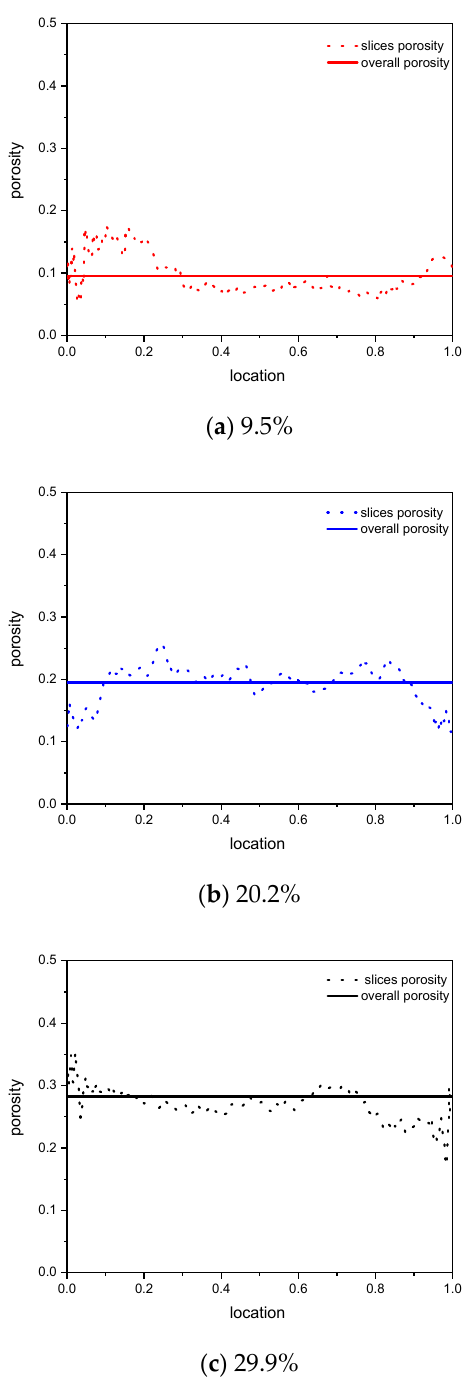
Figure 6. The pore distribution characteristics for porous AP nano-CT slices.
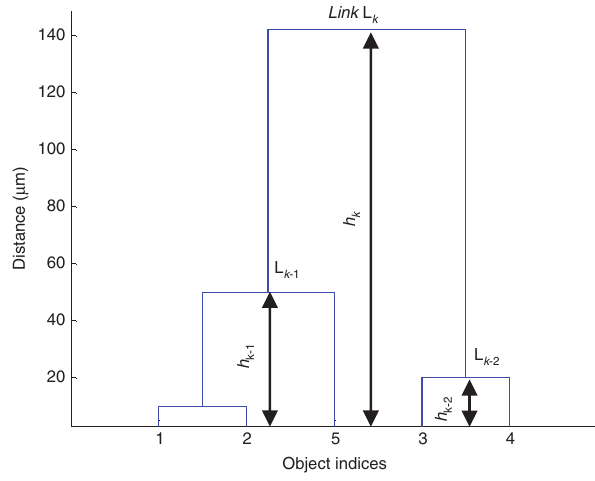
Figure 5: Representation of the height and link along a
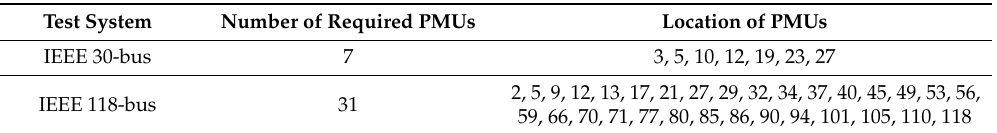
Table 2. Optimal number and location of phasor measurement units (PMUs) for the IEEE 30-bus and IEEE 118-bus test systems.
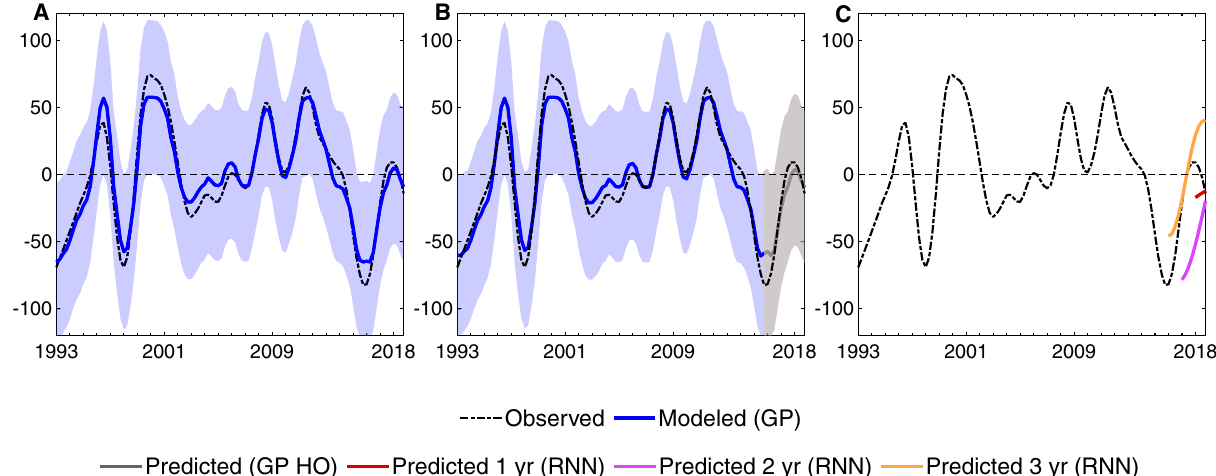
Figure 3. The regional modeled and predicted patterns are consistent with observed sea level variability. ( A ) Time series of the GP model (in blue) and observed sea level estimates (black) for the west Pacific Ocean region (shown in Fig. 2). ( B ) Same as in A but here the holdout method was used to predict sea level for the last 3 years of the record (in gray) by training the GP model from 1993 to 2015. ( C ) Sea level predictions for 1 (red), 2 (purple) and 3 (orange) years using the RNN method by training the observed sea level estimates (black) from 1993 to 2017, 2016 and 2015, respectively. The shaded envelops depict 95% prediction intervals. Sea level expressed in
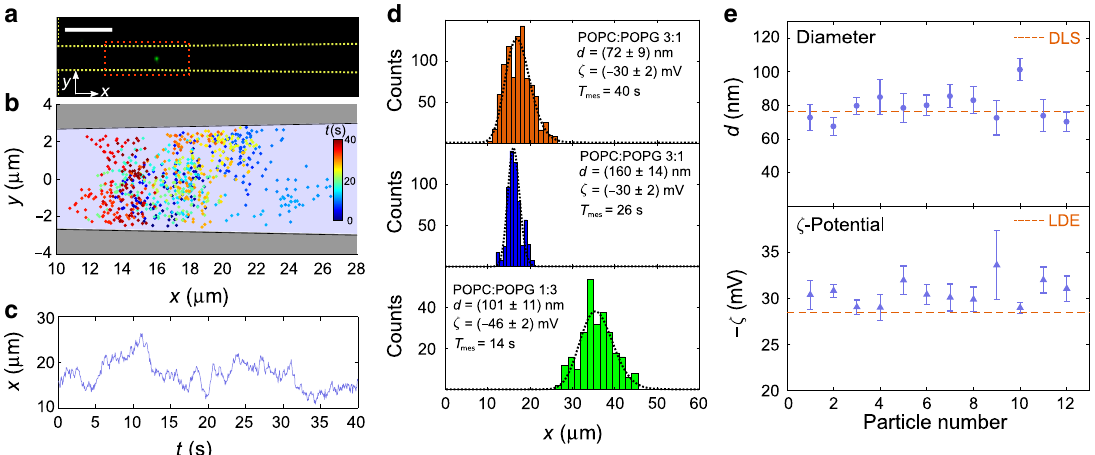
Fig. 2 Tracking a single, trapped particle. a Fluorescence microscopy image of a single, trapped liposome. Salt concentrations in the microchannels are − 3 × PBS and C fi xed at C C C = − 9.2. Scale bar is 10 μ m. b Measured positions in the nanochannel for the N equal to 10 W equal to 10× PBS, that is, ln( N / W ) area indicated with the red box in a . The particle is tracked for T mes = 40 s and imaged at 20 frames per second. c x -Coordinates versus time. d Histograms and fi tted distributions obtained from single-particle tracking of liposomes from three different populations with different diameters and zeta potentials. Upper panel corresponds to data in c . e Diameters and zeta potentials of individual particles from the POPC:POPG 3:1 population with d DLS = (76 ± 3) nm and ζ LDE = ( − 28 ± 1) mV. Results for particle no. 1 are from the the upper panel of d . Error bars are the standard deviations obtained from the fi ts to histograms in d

==========

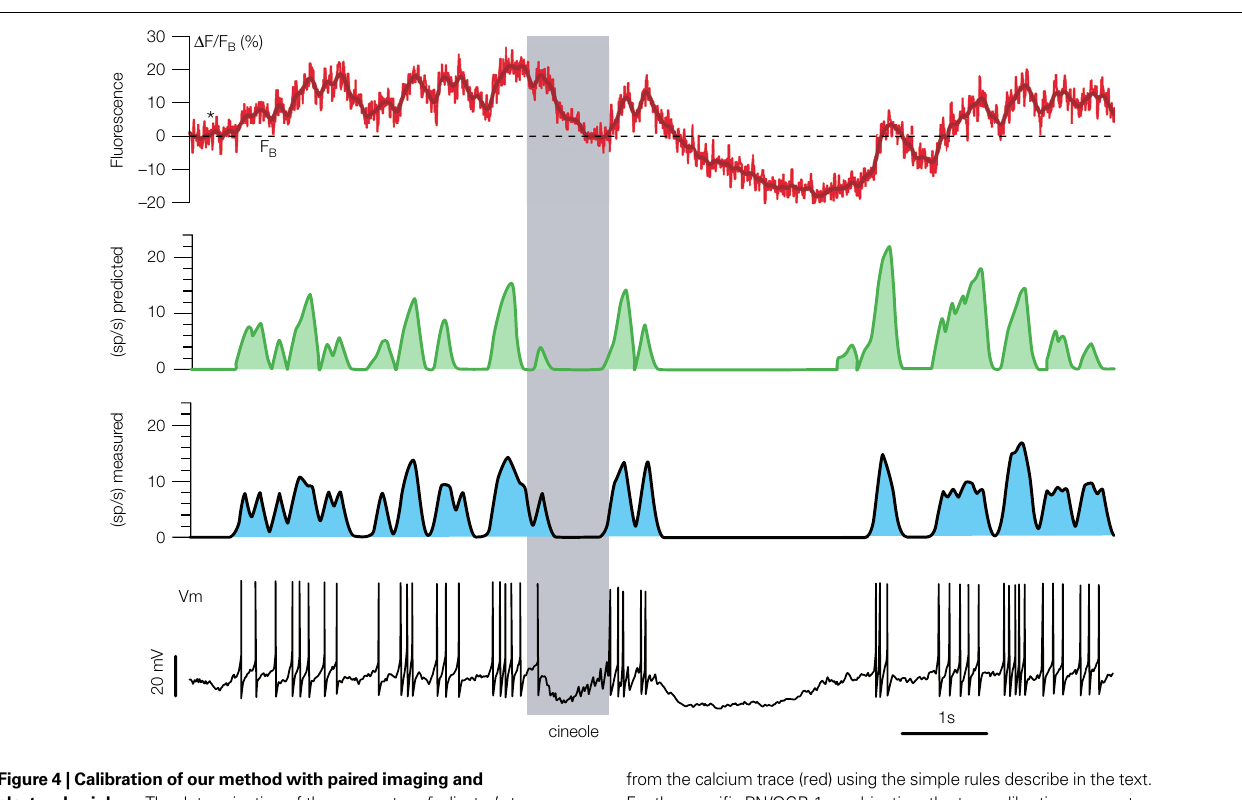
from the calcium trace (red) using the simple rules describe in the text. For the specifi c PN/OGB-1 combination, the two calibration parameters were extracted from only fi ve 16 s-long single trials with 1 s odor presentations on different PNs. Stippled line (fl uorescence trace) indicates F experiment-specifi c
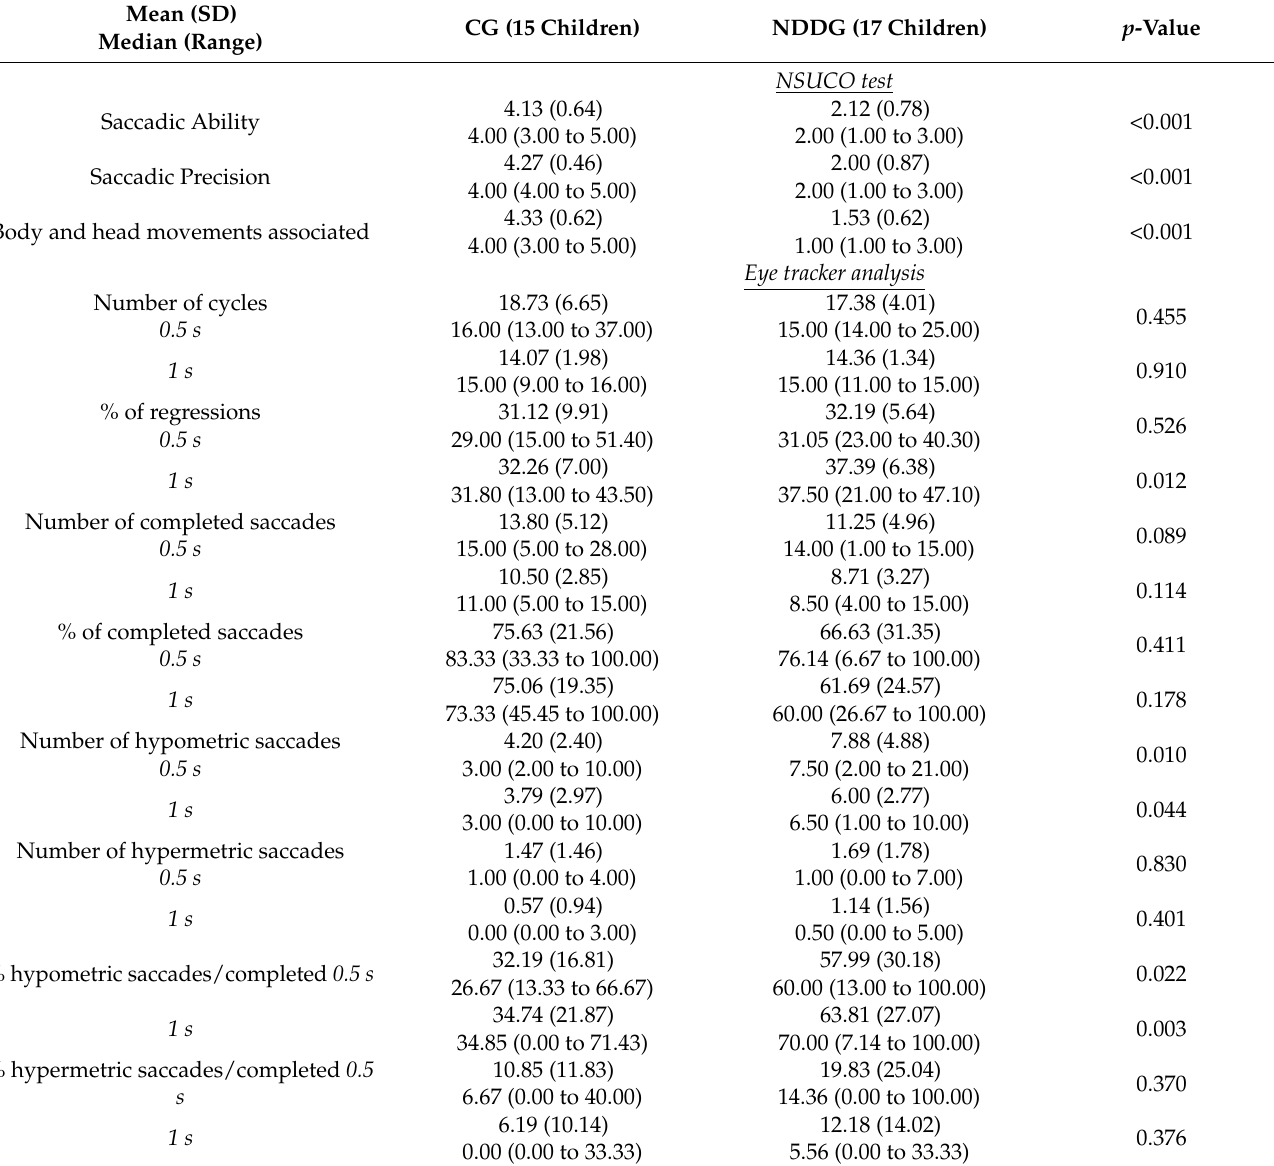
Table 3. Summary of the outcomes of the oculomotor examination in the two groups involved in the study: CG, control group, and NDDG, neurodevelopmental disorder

==========

» How to complete this task: Range to copy from the records above: the line containing "Figure 6. The" to the line containing "Figure 3. The", both included. Output those lines exactly and only those, skipping pictures.

» Finished exercise:
Figure 6. The pore distribution characteristics for porous AP nano-CT slices.
Figure 5: Representation of the height and link along a
Table 2. Optimal number and location of phasor measurement units (PMUs) for the IEEE 30-bus and IEEE 118-bus test systems.
Figure 3. The regional modeled and predicted patterns are consistent with observed sea level variability. ( A ) Time series of the GP model (in blue) and observed sea level estimates (black) for the west Pacific Ocean region (shown in Fig. 2). ( B ) Same as in A but here the holdout method was used to predict sea level for the last 3 years of the record (in gray) by training the GP model from 1993 to 2015. ( C ) Sea level predictions for 1 (red), 2 (purple) and 3 (orange) years using the RNN method by training the observed sea level estimates (black) from 1993 to 2017, 2016 and 2015, respectively. The shaded envelops depict 95% prediction intervals. Sea level expressed in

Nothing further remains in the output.